→ Required work:
In the box joints forum thread below, how far from the first cut does the joint spacing start to go wrong?

→ Document text:
# Box Joints



## jerryholcombe (Apr 20, 2013)

*Box Joints - Please Help!*

I'm working on a boat box for a friend, and my original plan to dovetail went south when I realized the box was larger than my 12"- and accessed the numerous jig-building instructions, all of which said the box joints will be perfect. Not so! My joints are fine until I get about 13" from the first cut, and the joint spacing goes haywire. I cannot figure out what's causing that. I'm using 1/2" plywood that is not giving me any tearout or delamination problems. Any helpful suggestions from long-time box joint experts?


----------



## mengtian (Nov 8, 2012)

jerryholcombe said:


> I'm working on a boat box for a friend, and my original plan to dovetail went south when I realized the box was larger than my 12"- and accessed the numerous jig-building instructions, all of which said the box joints will be perfect. Not so! My joints are fine until I get about 13" from the first cut, and the joint spacing goes haywire. I cannot figure out what's causing that. I'm using 1/2" plywood that is not giving me any tearout or delamination problems. Any helpful suggestions from long-time box joint experts?


What jig are you using/made?


----------



## GeorgeC (Jul 30, 2008)

What do you mean when you say "and the joint spacing goes haywire.?"

Be specific.

George


----------



## woodnthings (Jan 24, 2009)

*your jig's fence is too short?*

If the spacing goes to "hell", you've lost your registration to the key. That tells me you work piece is quite long and your fence is not giving you support all along the way. Try a longer fence on the miter gauge or sled and see if that helps. :blink:


----------



## jerryholcombe (Apr 20, 2013)

I built my own jig from a post on the Internet. As a matter of fact, I've built two. The one I'm currently using is approximately 8" wide & 6" high. It extends to the right of the blade a couple of inches and to the left of the mitre slot about 3". When I say the joint spacing goes haywire, I mean that the spaces tend to get wider as I go along, even though I believe I have a tight, snug fit over the template peg. I'm using 1/2" spacing and 1/2" stacked dado set.

→ Record excerpts:

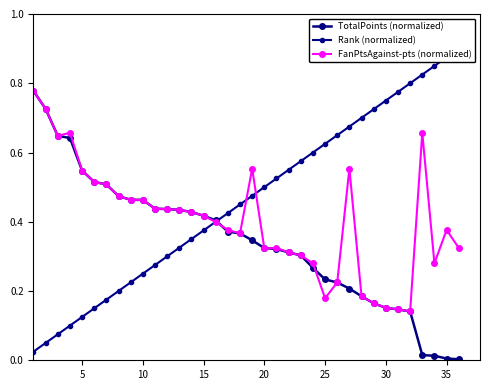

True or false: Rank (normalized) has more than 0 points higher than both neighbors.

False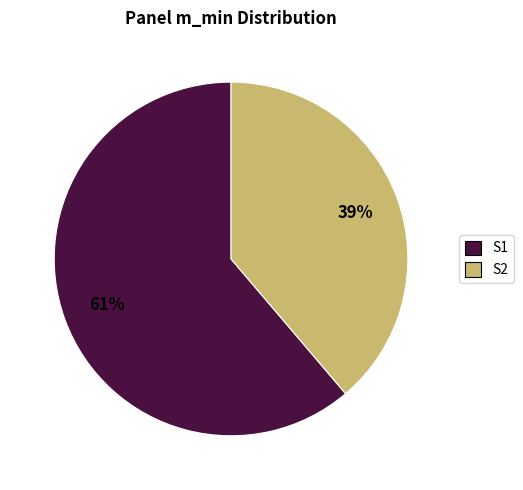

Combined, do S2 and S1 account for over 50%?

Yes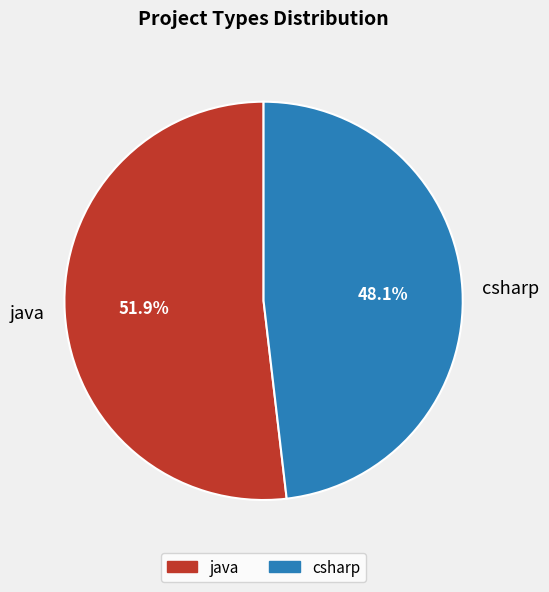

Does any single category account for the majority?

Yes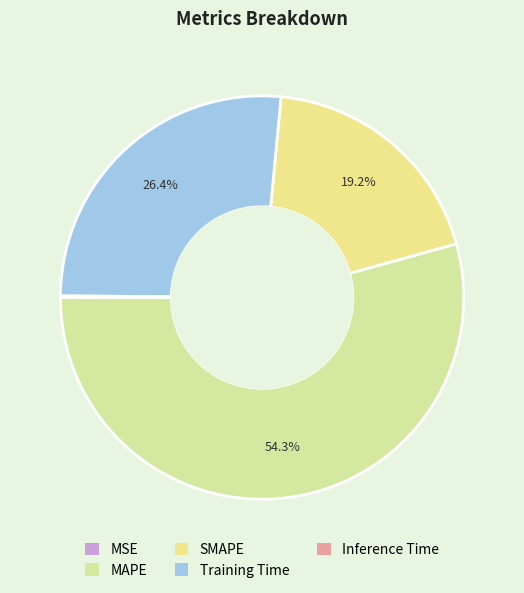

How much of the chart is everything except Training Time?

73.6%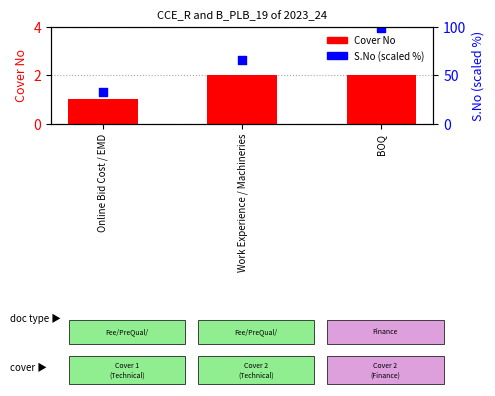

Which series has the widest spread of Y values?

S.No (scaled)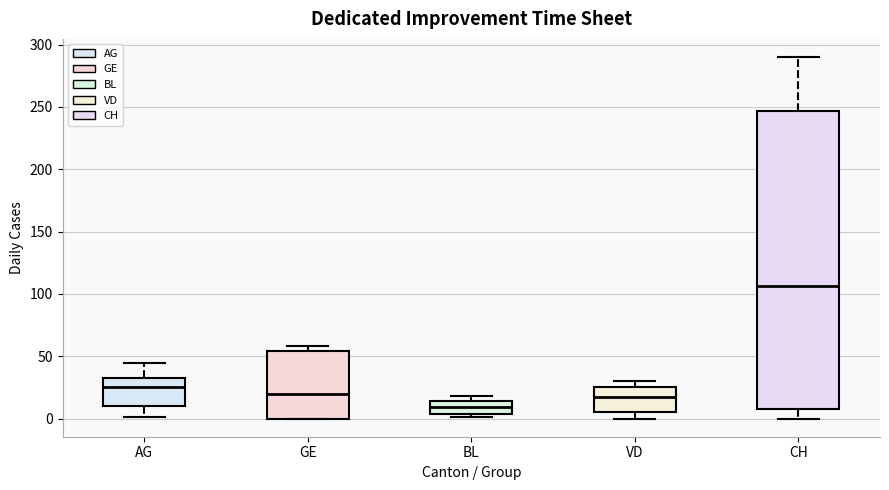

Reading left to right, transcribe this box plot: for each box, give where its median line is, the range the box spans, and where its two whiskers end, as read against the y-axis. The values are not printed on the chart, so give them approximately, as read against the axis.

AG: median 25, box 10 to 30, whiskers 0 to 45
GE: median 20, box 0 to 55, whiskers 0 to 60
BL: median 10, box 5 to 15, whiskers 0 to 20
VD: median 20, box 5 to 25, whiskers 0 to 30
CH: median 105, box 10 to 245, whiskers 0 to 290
==
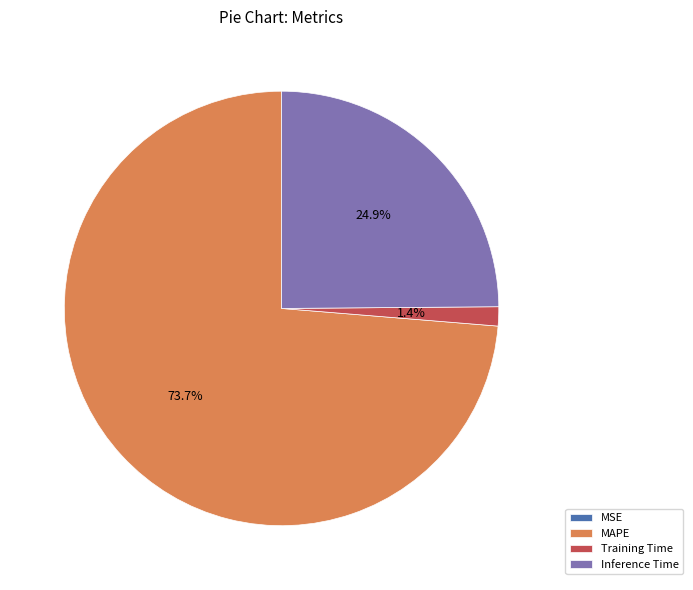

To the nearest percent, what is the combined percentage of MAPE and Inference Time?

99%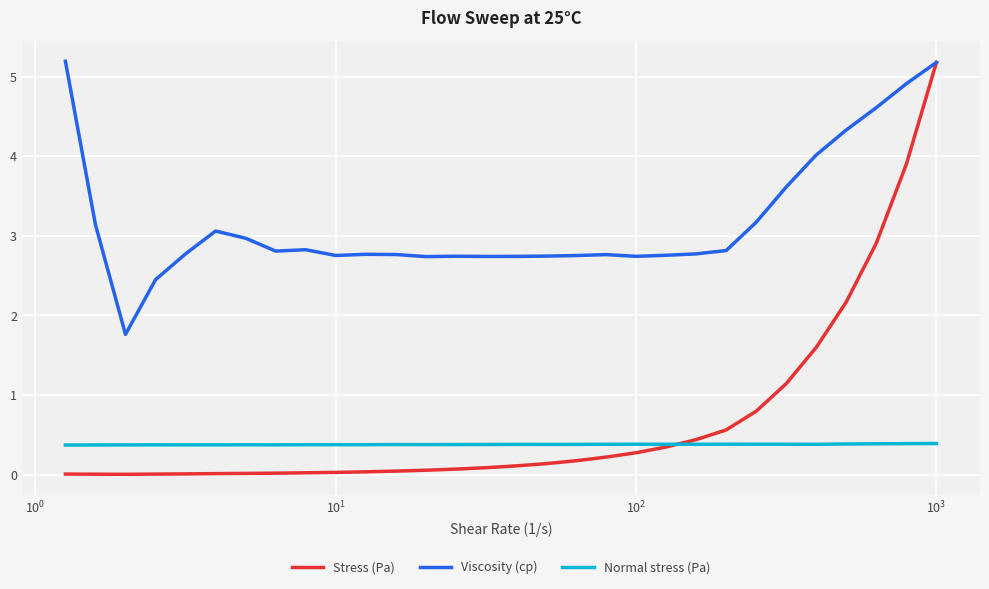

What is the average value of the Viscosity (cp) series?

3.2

→ Answer box:
About 13" from the first cut.